What has been your biggest challenge since graduating from university?
Working out how to get paid for the thing I was trained in.
What is the most rewarding part of your work?
Helping people. One of the most intense stories I did was on rape culture in South Korea after working with a group of survivors and feminist activists who were desperately trying to get someone to talk about the issue in a manner that was direct and free of euphemisms. Thanks to the persistent domestic reporting of the Korea Herald and a story I did in VICE that went viral, the Korean government announced a three-month crackdown into gender-based violence. Whether that actually means anything is debatable, but it was something.
I can imagine deadlines can be very demanding in your line of work. As student’s mental and physical wellbeing is becoming more and more of a focus on campus, what sorts of things do you like to do to relax and what motivates you to keep going?
I am probably the worst person to ask about this because I don’t know. My life is famine and flood. I often work myself to a pulp and then have to take time to recover. I make it through thanks to friends, coffee, shitty crime TV shows and strong drink. What keeps me going is both the need to pay rent and the understanding that what I do has meaning beyond me and my circumstances. Journalism is important. Done properly, it helps us know who are the heroes and who are the villains. It helps us shape our sense of self and understand what our future may be like.
What future projects have you lined up for yourself/what are you currently working on?
A couple of things. I’m thinking about setting up a podcast where each episode I interview a different person to talk about their work, their family, their lives and their cities. I was thinking that each week would be someone different. A Bunnings store greeter one episode, a street sweeper the next and a wanna-be actor after that. I have also just finished my next book on the mining boom. I’ve been explaining it to people as a book about what happens when a bunch of people suddenly come into a lot of money, are promised it’s forever and then it goes away again. In a lot of ways it’s a follow up to The Death of Holden and will be out sometime around September. It profiles different people at different levels of society to find out how this whole period changed us. I’m really quite proud of how it’s turned out. Some of my best writing is going to be on display and it’s probably my best book to date.
Finally, what message do you have for students studying the same degree/area as you?

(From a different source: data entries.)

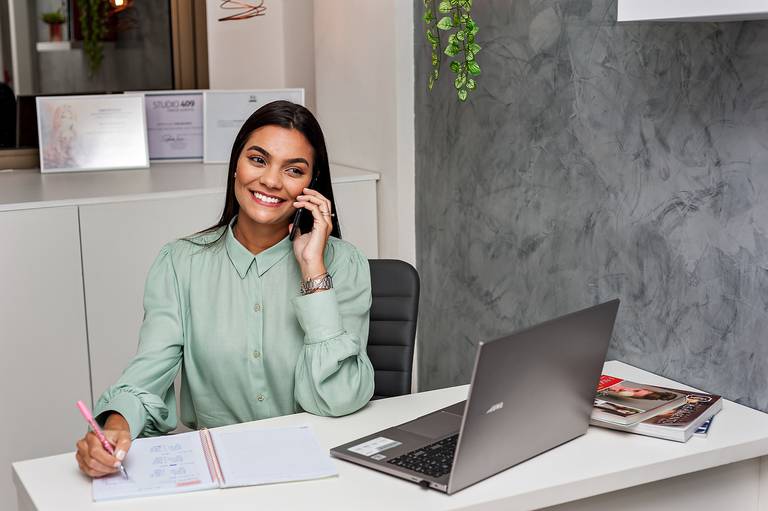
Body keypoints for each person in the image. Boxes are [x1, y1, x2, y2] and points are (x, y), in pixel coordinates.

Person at [76, 101, 375, 478]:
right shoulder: (179, 262)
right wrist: (114, 425)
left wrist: (313, 269)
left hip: (321, 470)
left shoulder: (343, 264)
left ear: (311, 185)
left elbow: (340, 398)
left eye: (294, 170)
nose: (270, 180)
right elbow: (146, 376)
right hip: (222, 475)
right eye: (258, 159)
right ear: (236, 164)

Read. Especially read non-fiction books. Cover to cover. If you’re coming up in this industry now, you’re doing so without any understanding or knowledge of the history, origins or context of anything that happened before you were a teenager. The worst journalists in the business usually don’t know anything beyond basic reporting techniques. Which is the second point: learn something more about the world than how to put together a newspaper or produce television. You need a sense of curiosity to succeed in this business. You need to show an interest in other people and be willing to learn. Whether that is something as lofty as economics or biology, or as something as everyday as computer games or food, having a niche gives you something to write about in between looking for the next big thing.